Lecture 4 - Time Domain Flashcards
What are the three broad categories of speech sounds?
- voiced
- unvoiced
- silence
Give the different intervals for short, medium and long in milliseconds and their applications.
- Short intervals; 5-20 msec
- uncertainty due to small amount of data, varying pitch, varying amplitude. - Medium intervals; 20-100 msec
- uncertainty due to changes in sound quality, transitions between sounds, rapid transients in speech - Long intervals; 100-500 msec
- Uncertainty due to large amount of sound changes. Used in cases like finding the audio quality in a google hangout.
What’s the typical window overlap in speech.
50%; when we have a hamming window, we want 50% overlap as it gets the rest of the values.
Give the difference between a rectangular and hamming window for speech signals.
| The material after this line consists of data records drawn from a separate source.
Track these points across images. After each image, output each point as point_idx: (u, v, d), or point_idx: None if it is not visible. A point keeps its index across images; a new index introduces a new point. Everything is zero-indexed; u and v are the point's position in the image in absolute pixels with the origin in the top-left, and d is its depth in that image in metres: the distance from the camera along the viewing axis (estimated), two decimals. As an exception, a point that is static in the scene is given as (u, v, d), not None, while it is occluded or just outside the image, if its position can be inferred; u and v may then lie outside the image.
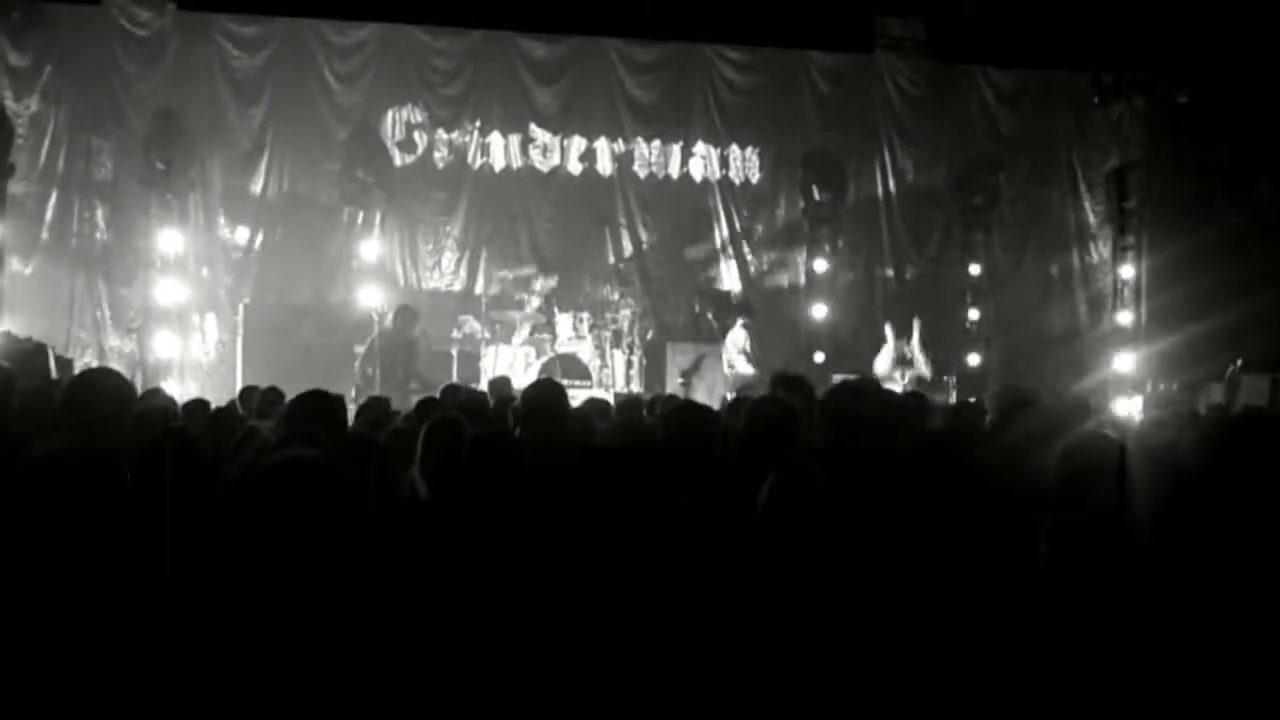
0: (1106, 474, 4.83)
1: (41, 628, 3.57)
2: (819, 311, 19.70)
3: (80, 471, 3.86)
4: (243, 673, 3.45)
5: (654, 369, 18.29)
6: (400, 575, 4.50)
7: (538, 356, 17.72)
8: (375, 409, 9.85)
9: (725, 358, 18.23)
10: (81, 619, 3.60)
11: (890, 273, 20.75)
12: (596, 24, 19.16)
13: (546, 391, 7.16)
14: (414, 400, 12.84)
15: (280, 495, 3.64)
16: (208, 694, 3.46)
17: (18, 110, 17.48)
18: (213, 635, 3.50)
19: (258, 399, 9.77)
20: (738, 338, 18.41)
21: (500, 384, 12.96)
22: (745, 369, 17.88)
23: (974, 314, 20.15)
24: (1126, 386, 19.10)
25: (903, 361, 18.48)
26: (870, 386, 6.46)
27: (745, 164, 20.54)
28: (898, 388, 16.98)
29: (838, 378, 15.95)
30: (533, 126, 19.92)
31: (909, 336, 18.59)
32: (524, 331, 18.05)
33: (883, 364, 18.36)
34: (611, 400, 13.00)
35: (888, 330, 18.64)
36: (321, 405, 6.06)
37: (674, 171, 20.39)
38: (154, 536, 3.98)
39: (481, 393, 12.07)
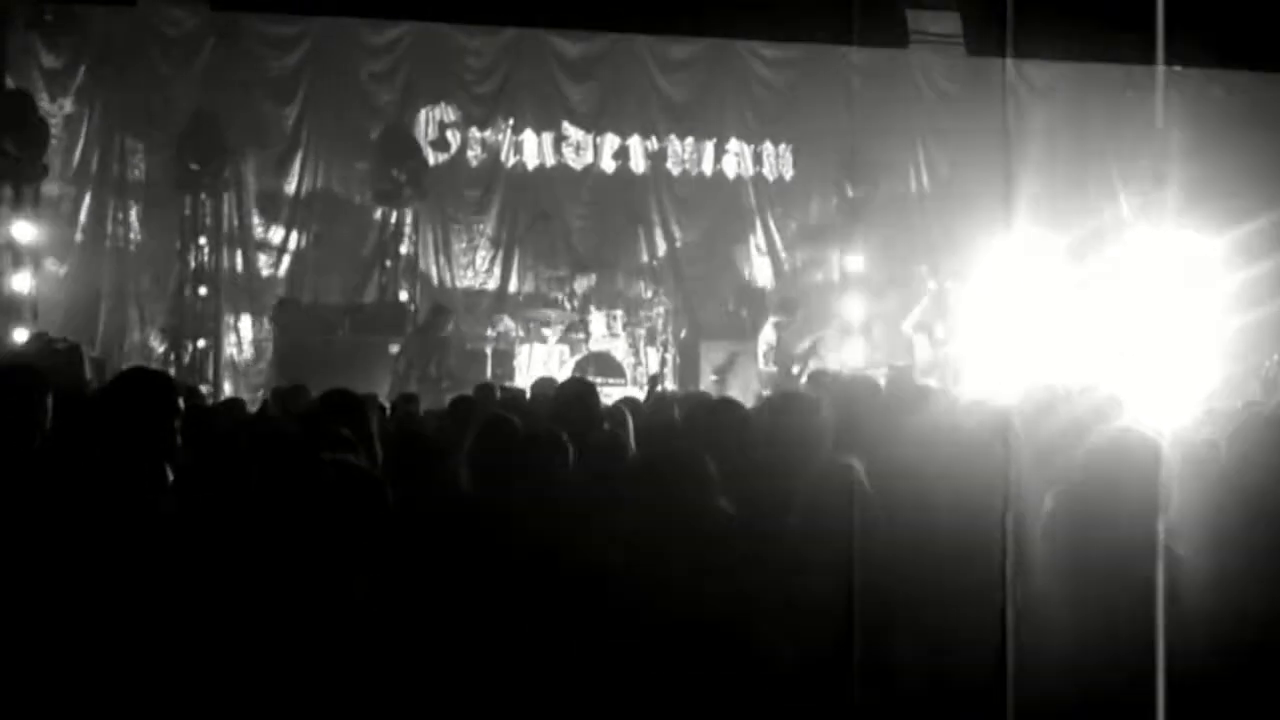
0: (1140, 474, 4.76)
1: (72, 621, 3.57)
2: (854, 309, 19.59)
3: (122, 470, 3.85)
4: (271, 666, 3.43)
5: (688, 367, 18.25)
6: (436, 570, 4.48)
7: (572, 355, 17.70)
8: (408, 406, 9.86)
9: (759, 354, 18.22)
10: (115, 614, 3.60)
11: (925, 269, 20.66)
12: (629, 21, 19.15)
13: (575, 391, 7.12)
14: (447, 399, 12.84)
15: (307, 497, 3.62)
16: (236, 687, 3.45)
17: (52, 111, 17.54)
18: (241, 634, 3.48)
19: (280, 399, 9.79)
20: (767, 336, 18.38)
21: (545, 384, 12.95)
22: (769, 368, 17.80)
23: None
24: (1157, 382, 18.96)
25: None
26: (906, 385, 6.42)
27: (779, 161, 20.49)
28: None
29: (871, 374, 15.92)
30: (566, 124, 19.90)
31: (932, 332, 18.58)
32: (558, 330, 18.03)
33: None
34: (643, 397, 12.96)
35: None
36: (347, 404, 6.05)
37: (707, 169, 20.34)
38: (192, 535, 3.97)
39: (519, 390, 12.07)
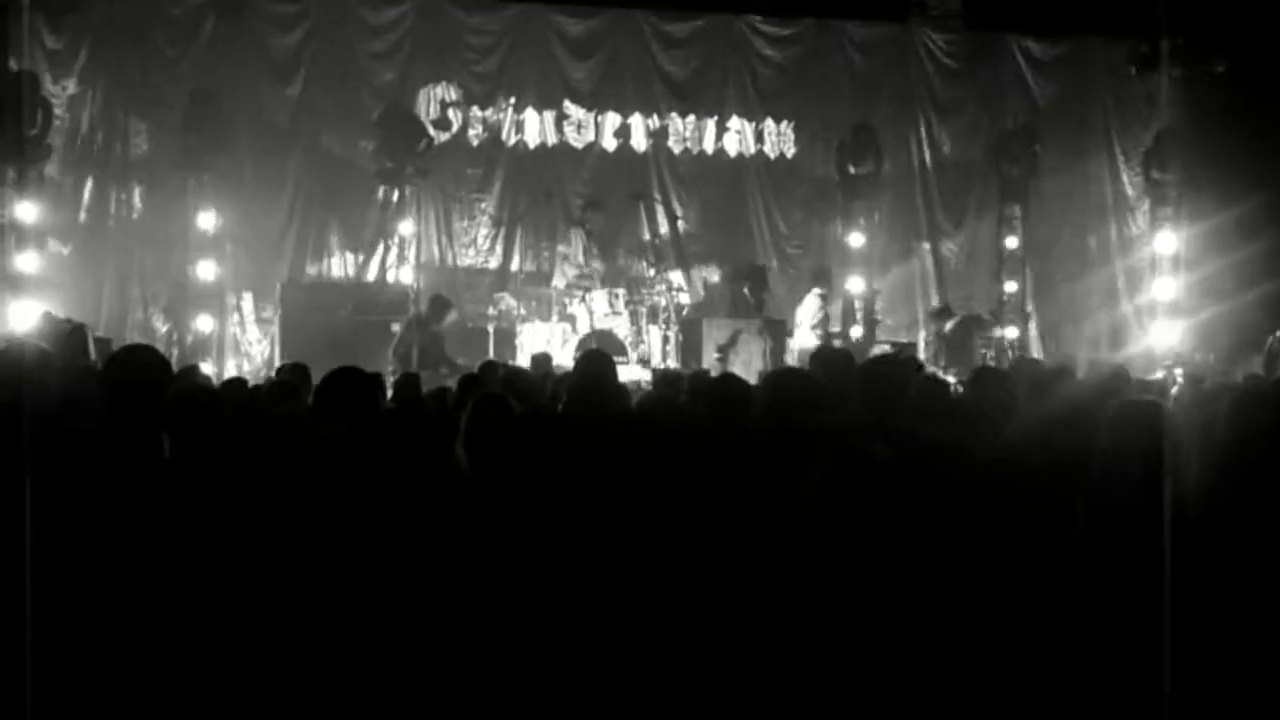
0: (1154, 442, 4.82)
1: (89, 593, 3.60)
2: (855, 285, 19.58)
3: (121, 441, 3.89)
4: (280, 645, 3.46)
5: (690, 345, 18.28)
6: (443, 550, 4.51)
7: (574, 332, 17.73)
8: (411, 386, 9.89)
9: (798, 325, 18.42)
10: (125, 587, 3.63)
11: (927, 246, 20.68)
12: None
13: (594, 363, 7.11)
14: (450, 383, 12.89)
15: (318, 472, 3.66)
16: (241, 664, 3.49)
17: (55, 92, 17.52)
18: (250, 609, 3.52)
19: (280, 377, 9.81)
20: (810, 307, 18.51)
21: (541, 360, 13.00)
22: (810, 341, 17.84)
23: (1011, 286, 20.07)
24: (1165, 358, 19.00)
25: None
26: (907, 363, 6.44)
27: (780, 138, 20.49)
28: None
29: (875, 351, 16.00)
30: (567, 103, 19.90)
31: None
32: (560, 307, 18.06)
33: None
34: (647, 376, 12.99)
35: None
36: (351, 383, 6.06)
37: (709, 146, 20.34)
38: (189, 511, 4.00)
39: (522, 367, 12.12)
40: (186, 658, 3.51)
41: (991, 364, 17.15)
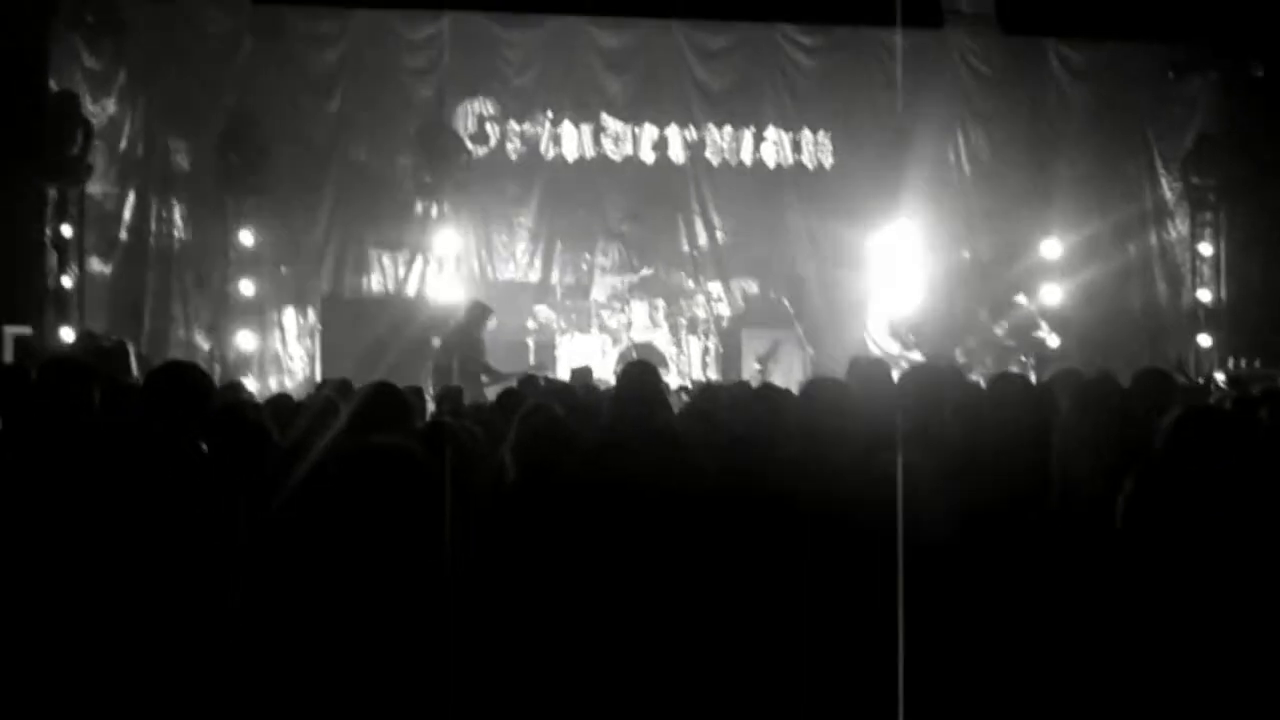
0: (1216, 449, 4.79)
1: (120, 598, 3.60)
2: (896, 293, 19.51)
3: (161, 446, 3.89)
4: (324, 655, 3.46)
5: (730, 356, 18.26)
6: (487, 560, 4.51)
7: (613, 345, 17.75)
8: (453, 398, 9.90)
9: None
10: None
11: (967, 254, 20.58)
12: (665, 6, 19.14)
13: (637, 376, 7.09)
14: (490, 394, 12.92)
15: (367, 481, 3.65)
16: (280, 674, 3.48)
17: (95, 112, 17.62)
18: (295, 620, 3.51)
19: (325, 392, 9.84)
20: (875, 314, 18.65)
21: (581, 373, 13.02)
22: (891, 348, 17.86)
23: (1054, 293, 19.95)
24: (1207, 364, 18.90)
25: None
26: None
27: (818, 147, 20.44)
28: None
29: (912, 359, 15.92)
30: (604, 115, 19.92)
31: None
32: (599, 320, 18.08)
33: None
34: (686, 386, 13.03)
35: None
36: (389, 397, 6.07)
37: (746, 157, 20.32)
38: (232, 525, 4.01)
39: (563, 381, 12.12)
40: (226, 672, 3.51)
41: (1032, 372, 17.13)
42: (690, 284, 19.00)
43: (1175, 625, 4.38)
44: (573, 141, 19.89)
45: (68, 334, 16.18)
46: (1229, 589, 4.38)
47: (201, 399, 5.36)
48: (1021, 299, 19.08)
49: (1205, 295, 19.83)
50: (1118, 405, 6.03)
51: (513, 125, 19.73)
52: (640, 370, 7.19)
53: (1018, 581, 4.75)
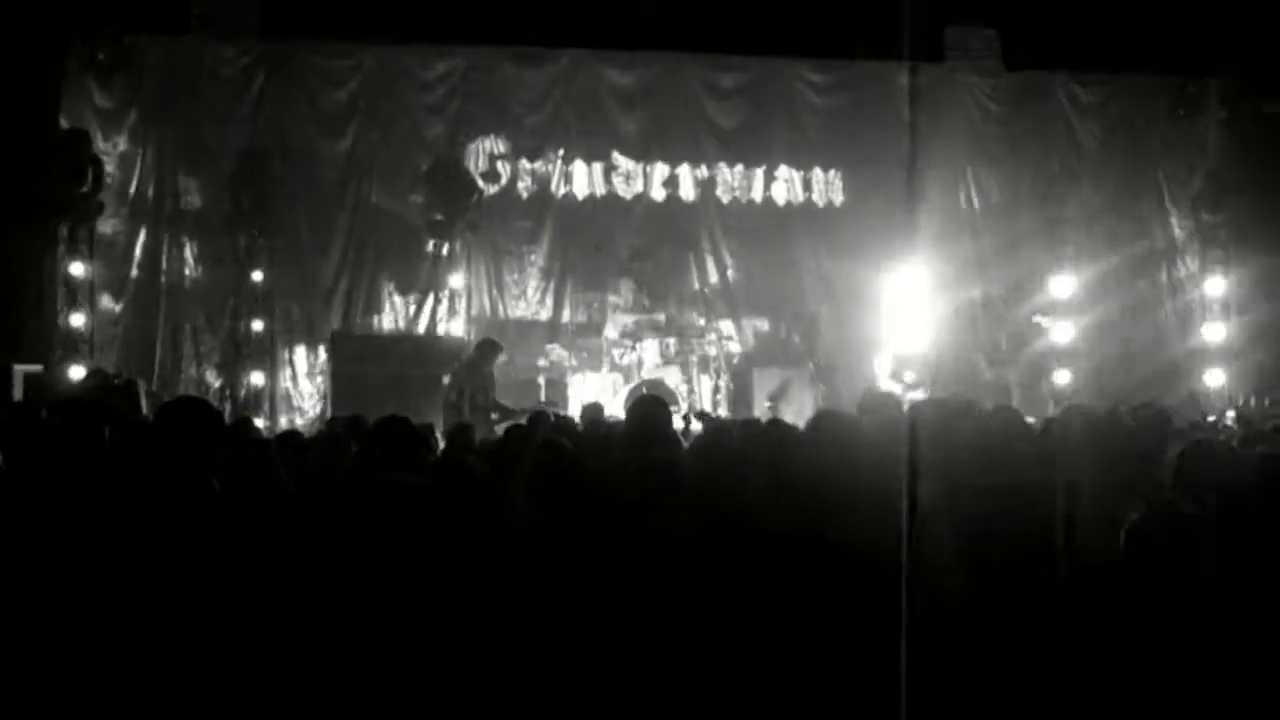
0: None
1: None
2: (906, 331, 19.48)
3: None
4: (341, 684, 3.44)
5: (741, 393, 18.23)
6: (502, 594, 4.49)
7: (625, 383, 17.73)
8: (465, 435, 9.88)
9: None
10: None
11: (977, 292, 20.54)
12: (674, 42, 19.11)
13: (646, 410, 7.07)
14: (499, 430, 12.90)
15: (383, 516, 3.63)
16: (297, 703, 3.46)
17: (106, 150, 17.68)
18: (309, 651, 3.49)
19: (335, 428, 9.84)
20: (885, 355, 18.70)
21: (592, 410, 12.99)
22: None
23: (1067, 331, 19.90)
24: (1218, 402, 18.85)
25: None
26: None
27: (828, 186, 20.42)
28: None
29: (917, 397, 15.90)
30: (615, 154, 19.92)
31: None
32: (610, 358, 18.07)
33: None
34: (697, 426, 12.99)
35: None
36: (401, 431, 6.07)
37: (757, 195, 20.30)
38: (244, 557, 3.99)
39: (570, 418, 12.10)
40: (242, 696, 3.49)
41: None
42: (701, 322, 18.97)
43: (1177, 655, 4.38)
44: (584, 179, 19.88)
45: (78, 372, 16.18)
46: (1230, 620, 4.38)
47: (211, 436, 5.35)
48: (1032, 333, 19.09)
49: (1215, 333, 19.78)
50: (1124, 443, 6.04)
51: (524, 163, 19.73)
52: (649, 404, 7.17)
53: (1025, 617, 4.74)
- Rectangular is simple to implement but in frequency domain -> narrow wideband and large sidebands.
- Hamming window; BW of hamming twice rectangular and attenuation greater outside passband.
What is the downside to zero-crossing?
When there is DC-offset, the signal is shifted up. This can decrease the amount of ZC in a system.
What value is the most dominant energy for voiced and unvoiced speech?
Voiced speech; 700 Hz
Unvoiced speech; 2.5 kHz
What is the range threshold between voiced and unvoiced.
voiced < 1.5 kHz
unvoiced > 1.5 kHz
What is autocorrelation?
Autocorrelation measures the relationship between a time series and a lagged version of itself over successive time intervals.
e.g. Tracking the temperature of a city every day. If today’s temperature is similar to yesterday’s, and yesterday’s temperature is similar to the day before, we say that the temperature data is autocorrelated.
Why is pitch tracking useful
- Pitch helps distinguish speakers or emotions.
- Can be used in tone analysis; in languages like mandarin.
What are the challenges in pitch tracking?
- Noise
- Multiple fundamental frequencies
- Is there a speaker?
Give reliable algorithms for pitch tracking?
- YIN
- RAPT